Sadece topuk seslerinin yükseldiği bomboş bir sokaktan geçiyordu aklındakilerle birlikte. Soğuktan morarmış ellerini ceplerinde ısıtmaya çalışırken bir yandan eve varmanın hayalini kuruyordu. Halbuki ellerine nazaran içinde dinmek bilmeyen bir yangın vardı. İş yerinde maruz kaldığı mobing, yaşadığı sağlık problemleri ve kimseye anlatamadığı özel hayatındaki sorunlar bir anda kafasında bir çığ oluvermişti. Çok fazla yük vardı sırtında, hangi birine yetişeceğini bilemiyordu. Bu nedenle aklı hep doluydu. Bir an önce uyumak ve bitmek bilmeyecek olan yeni bir güne başlamak istiyordu hevessiz. Kafasındaki tilkilerin dönmesiyle birlikte düşüncelerini dağıtıp bahçe kapısına uzandı, evine gelmişti artık ve kendini toparlamalıydı. Düşündü, ben kendimi toparlayamazsam eğer düştüğümde kimse benim elimden tutmayacak diye geçirdi içinden. Haklıydı da. Hem ailesi de onu mutsuz görmek istemezdi. Babası işten üzgün ve yorgun geldiğini görürse çok üzülürdü, bunu ona yapamazdı. Hemen o sahte ama profesyonel gülüşünü takındı ve kapıya uzandı. Her zaman olduğu gibi babası kapıda onu karşıladı.

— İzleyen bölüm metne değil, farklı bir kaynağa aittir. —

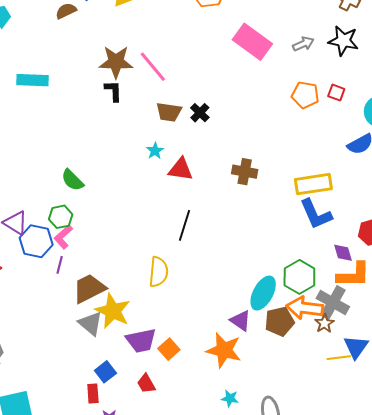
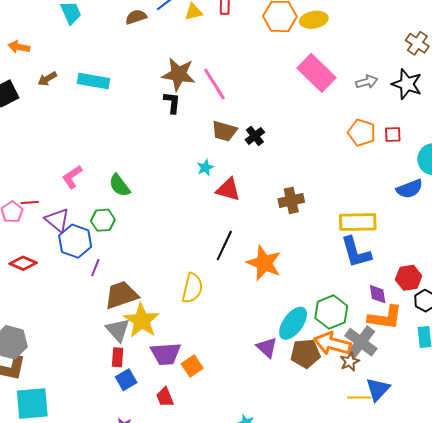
red square: (336, 93) -> (393, 135), turned -30
brown cross: (245, 172) -> (291, 200), turned -30
pink L-shape: (63, 237) -> (72, 177), moved
orange star: (224, 350) -> (264, 263), moved
red rectangle: (93, 394) -> (118, 357), moved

“Günün nasıl geçti güzel kızım?”

Hemen aklında binbir türlü senaryo oluşturdu.

“Harikaydı babacığım. Çok eğlenceli, bir o kadar da güzel haberler aldığım bir gündü; yemekten sonra hepsini anlatacağım.”

Yalandan kim ölmüş, bazen bazılarının mutluluğu için yalan söylemek gerekir. Çünkü doğrular her zaman mutlu etmez.